Becky Brown:Oh, it's such a good question. So I mean, I really think that the pressure comes from a mix of cultural expectations and church culture. It feels holy to hold it all together. It feels like the good Christian thing, to show up with a smile on your face and serving all the people and not not showing the cost of showing up and sacrificing and serving, but the cost is huge, loneliness, exhaustion, this unspoken message that Jesus accepts us More when we are most polished, which is so, oh, that's good gospel, right? The opposite of the gospel, yeah? Like, we were made. We were made to to need Jesus to be whole. We were, yeah, we were made for that. And so, yeah,
Laurie Graham:yeah. And as we're talking about, like, stuffing emotions or pushing through, or, you know, being contained, or, you know, managing our emotions. Becky and I aren't talking about like, if you feel angry, you should scream at someone. Like we're not saying that. We're not saying we should be bleeding all over the place and and dragging, you know, like our trauma with us and spilling everywhere. That's not what we're talking about. What are we talking about? Becky, like when we're talking about being honest with our emotions, you know, not stuffing them down that that word manage
Becky Brown:it? Well, I would say you and I have talked about what, what word fits that better. It's, is it? I've been using the word navigate our emotions instead of manage our emotions because it manage sounds. It's in sign language. I used to be an ASL interpreter. The sign for manage is the same sign as control. It feels, yeah, I know it feels like you're controlling your emotions, and that's not really the goal here. When Laurie and I are talking about managing or navigating our emotions, we're talking about recognizing acknowledging them, naming them, and then asking, Jesus, what is this here for? What should I be paying attention to here? What does this connect to? Is this helpful? Is this harmful? It's the start of a conversation. It's not like so good, yeah, it's Yeah, yeah. It's the start of a conversation.
Laurie Graham:That's so good. That's so good.
Becky Brown:And I want to say, you know, super practically in churches, one of the things that really threw me for many years was how people talked about women's ministry. And so women's ministry has kind of gotten a bad rap over the years. And some of it is true and some of it is just not. Some of it has been an exaggeration of, well, oh, they just made ministry, women's ministry, just super fluffy, and that's all it is now, is women's ministry events. I don't even go to those because they're just fluff. They just talk about feelings. There's no meat there. And that really scared me away from emotions for a long time, because they basically, they weren't directly. Saying your emotions are are meaningless. They don't. What are you doing there with emotions that that's not gospel, that's not Jesus, that's not Bible. And I just think that there is a really beautiful way to pair both emotions with the meat of Jesus, gospel, scripture, and it's really a disservice when we just write something off because there are emotions involved, or because there are no more emotions involved, it's just, it's just such a disservice to to have such an extreme view of that.
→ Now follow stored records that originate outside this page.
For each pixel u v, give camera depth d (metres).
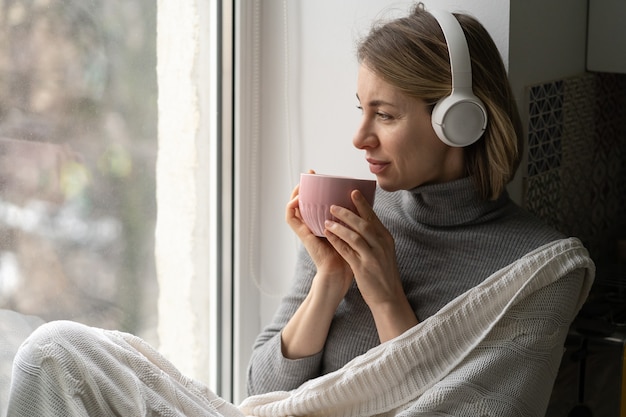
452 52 1.72
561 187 2.29
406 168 1.79
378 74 1.75
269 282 2.42
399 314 1.79
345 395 1.77
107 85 2.09
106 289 2.16
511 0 1.96
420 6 2.06
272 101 2.34
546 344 1.71
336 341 1.93
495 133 1.79
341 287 1.88
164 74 2.21
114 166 2.13
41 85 1.96
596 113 2.44
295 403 1.80
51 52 1.97
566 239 1.79
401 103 1.75
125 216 2.18
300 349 1.91
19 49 1.91
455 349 1.74
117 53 2.11
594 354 2.13
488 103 1.78
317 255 1.88
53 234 2.03
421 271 1.88
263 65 2.33
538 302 1.74
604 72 2.42
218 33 2.30
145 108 2.18
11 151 1.92
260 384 1.94
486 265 1.83
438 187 1.83
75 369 1.55
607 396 2.12
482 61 1.79
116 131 2.13
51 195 2.01
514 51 2.00
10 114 1.91
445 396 1.65
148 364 1.66
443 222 1.86
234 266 2.38
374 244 1.75
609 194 2.58
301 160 2.32
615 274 2.44
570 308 1.77
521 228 1.84
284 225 2.38
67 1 1.99
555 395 2.19
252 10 2.29
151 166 2.22
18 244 1.96
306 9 2.25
Laurie Graham:Yeah, you know, when I think about the pressure of caring emotions, like stuffing them down, or whatever I think about, sometimes that pressure comes from the emotions that we feel like maybe we're not supposed to have, right? Like I'm angry. Oh, wait, I'm not supposed to be angry, so I'm not going to admit I'm angry. I'm actually going to shove that way, way down and not even say I'm angry, that I love that person, that I am speaking the truth in love, that I'm going to overlook, that I'm going to, you know, because I'm angry. But the cost of shoving that anger down and not actually admitting that we have anger is missing out on the fullness that God has for us. Like, I don't even think it's a processing anger to make it go away. I think it's a God like, it's invitation from God saying, hey, come talk to me about that. That's a feeling I gave you. That feeling. Let's talk about why. Let's talk about where that came from. Let's talk about why that that's normal, why it would be normal that you would feel like that and and what's coming up in you, and what is it about that person? And, you know, what is it about that relationship, you know, like, what is it that's bubbling up? And let's talk about it together. Let me reach into that. But when we shove it down, pretend we're not. I'm trying to think of other emotions that some people would call negative. Can you think of any, like anger, rage, hostility, sometimes sadness. We think we're not supposed to be sad or grieving because we're supposed to be suffer well in the church, because we don't talk about suffering Well, yeah, suffering, angst, confusion, like there's so many emotions that we would label as negative, because I think most of us are fine showing up happy. We're happy to show up calm, to be carrying peace, like to be peaceful, to be I'm trying to think of other positive emotions, but it's those negative ones that we've dubbed negative, right? Yep, but just like Easter and Good Friday, like, if we think about like, how it contrasts, like our joy would not be what it is if we didn't experience pain,
Becky Brown:yeah? Oh, I know. I do remember a few months ago, my husband brought up the concept of lamenting being a spiritual discipline. And I know, and it just that was a game changing flip that he switched in my mind, like, oh, I can, oh, that's even more powerful. I can use this to Draw me nearer to him.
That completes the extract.